( Cincinnati ) - The fight between the city manager and the mayor isn't getting better any time soon.
New shots were fired on Wednesday by City Manager Harry Black, as he released memos that he says detail concerns he's had for years now about what he believes is Mayor John Cranley's unethical involvement in economic development projects.
You can read the full memos Black released to Cincinnati City Council here:
Harry Black Memos Re: Ethical Concerns
In the cover letter, Black says that he's expressed his concerns to the mayor, and "his response has been retaliation towards me and the Administration."
Black cites two examples where he became concerned: one, a communication in 2016 where he says he was told that Mayor Cranley promised a development deal to a business owner who held a fundraiser for his re-election campaign. Black also detailed hand-written notes on a 2017 memo where he expressed concern about the mayor's campaign manager being involved in a deal for a project on Elm Street. Black says that because of situations like those, he recently cancelled weekly economic development meetings with the mayor's staff.
Black also claims that because he's pushed back, his office is "under siege" and he says certain union leaders have been helping the mayor create "a hostile and retaliatory work environment." Black says that he's willing to go into more detail with Cincinnati City Council if he can be granted whistleblower protections.

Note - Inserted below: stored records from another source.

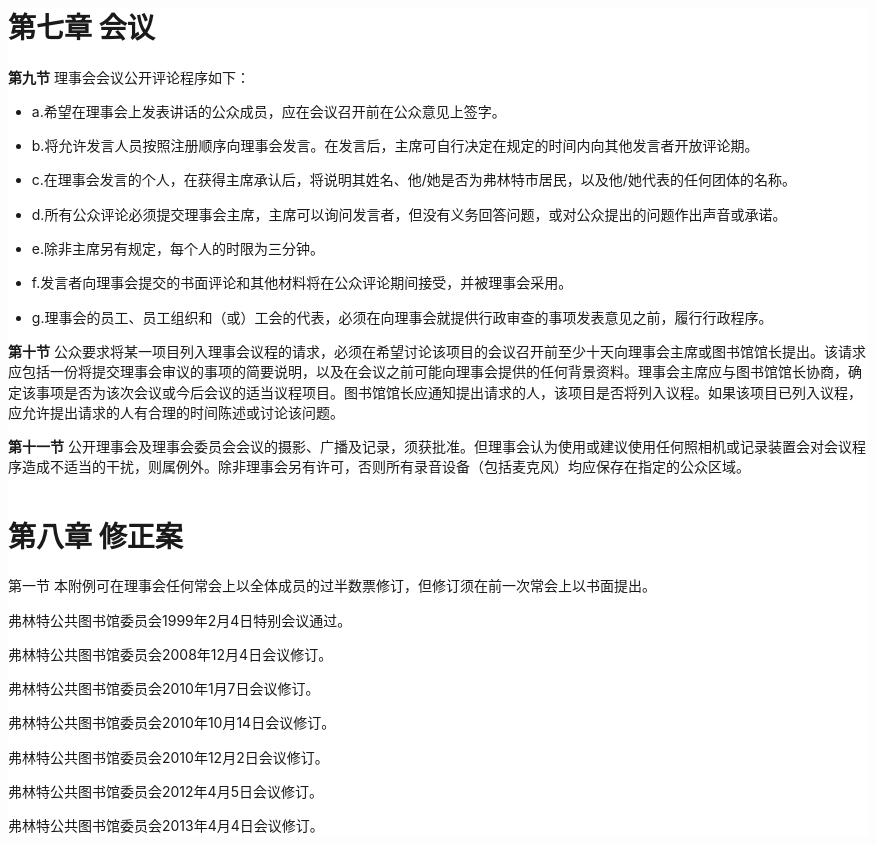 
# 第七章  会议


**第九节**  理事会会议公开评论程序如下：

+ a.希望在理事会上发表讲话的公众成员，应在会议召开前在公众意见上签字。

+ b.将允许发言人员按照注册顺序向理事会发言。在发言后，主席可自行决定在规定的时间内向其他发言者开放评论期。

+ c.在理事会发言的个人，在获得主席承认后，将说明其姓名、他/她是否为弗林特市居民，以及他/她代表的任何团体的名称。

+ d.所有公众评论必须提交理事会主席，主席可以询问发言者，但没有义务回答问题，或对公众提出的问题作出声音或承诺。

+ e.除非主席另有规定，每个人的时限为三分钟。

+ f.发言者向理事会提交的书面评论和其他材料将在公众评论期间接受，并被理事会采用。

+ g.理事会的员工、员工组织和（或）工会的代表，必须在向理事会就提供行政审查的事项发表意见之前，履行行政程序。

**第十节** 公众要求将某一项目列入理事会议程的请求，必须在希望讨论该项目的会议召开前至少十天向理事会主席或图书馆馆长提出。该请求应包括一份将提交理事会审议的事项的简要说明，以及在会议之前可能向理事会提供的任何背景资料。理事会主席应与图书馆馆长协商，确定该事项是否为该次会议或今后会议的适当议程项目。图书馆馆长应通知提出请求的人，该项目是否将列入议程。如果该项目已列入议程，应允许提出请求的人有合理的时间陈述或讨论该问题。

**第十一节** 公开理事会及理事会委员会会议的摄影、广播及记录，须获批准。但理事会认为使用或建议使用任何照相机或记录装置会对会议程序造成不适当的干扰，则属例外。除非理事会另有许可，否则所有录音设备（包括麦克风）均应保存在指定的公众区域。


# 第八章  修正案

第一节 本附例可在理事会任何常会上以全体成员的过半数票修订，但修订须在前一次常会上以书面提出。

弗林特公共图书馆委员会1999年2月4日特别会议通过。

弗林特公共图书馆委员会2008年12月4日会议修订。

弗林特公共图书馆委员会2010年1月7日会议修订。

弗林特公共图书馆委员会2010年10月14日会议修订。

弗林特公共图书馆委员会2010年12月2日会议修订。

弗林特公共图书馆委员会2012年4月5日会议修订。

弗林特公共图书馆委员会2013年4月4日会议修订。


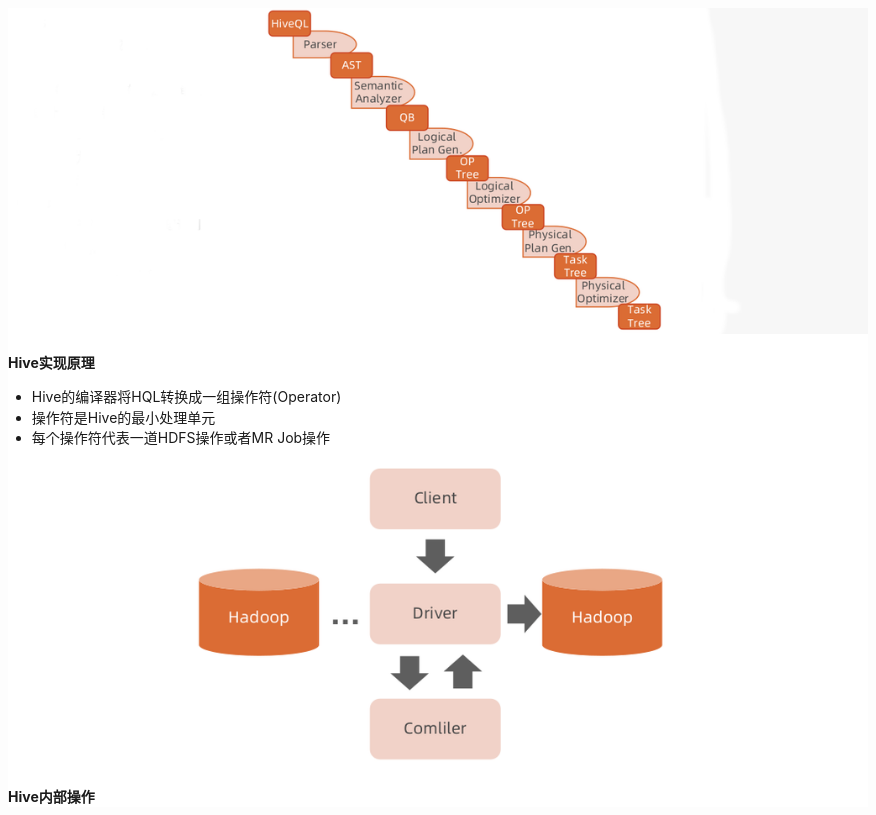 ![013.HiveCompile](02Modulepics/013.HiveCompile.png)

**Hive实现原理**

- Hive的编译器将HQL转换成一组操作符(Operator)
- 操作符是Hive的最小处理单元
- 每个操作符代表一道HDFS操作或者MR Job操作

![014.HiveRealizationPrinciple](02Modulepics/014.HiveRealizationPrinciple.png)

**Hive内部操作**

Following that memo release, Mayor John Cranley released a statement of his own, saying:
"The charter and the public expects that the mayor is involved with economic development. From GE to FCC to neighborhood investments, I am proud to have made a difference in bringing jobs to the City. Only I can refer legislation to Council on economic development. Therefore, I have to be involved and should be. I am fully ethical and transparent and reject any insinuation otherwise."
It's been more than a month since Mayor Cranley called on Harry Black to resign following allegations Black made about corruption and racism in the police department. The mayor does not have support from a majority on council to oust Black, and Black himself has said that he still has work to do. Since then, there have been a series of accusations made back and forth between Cranley and Black.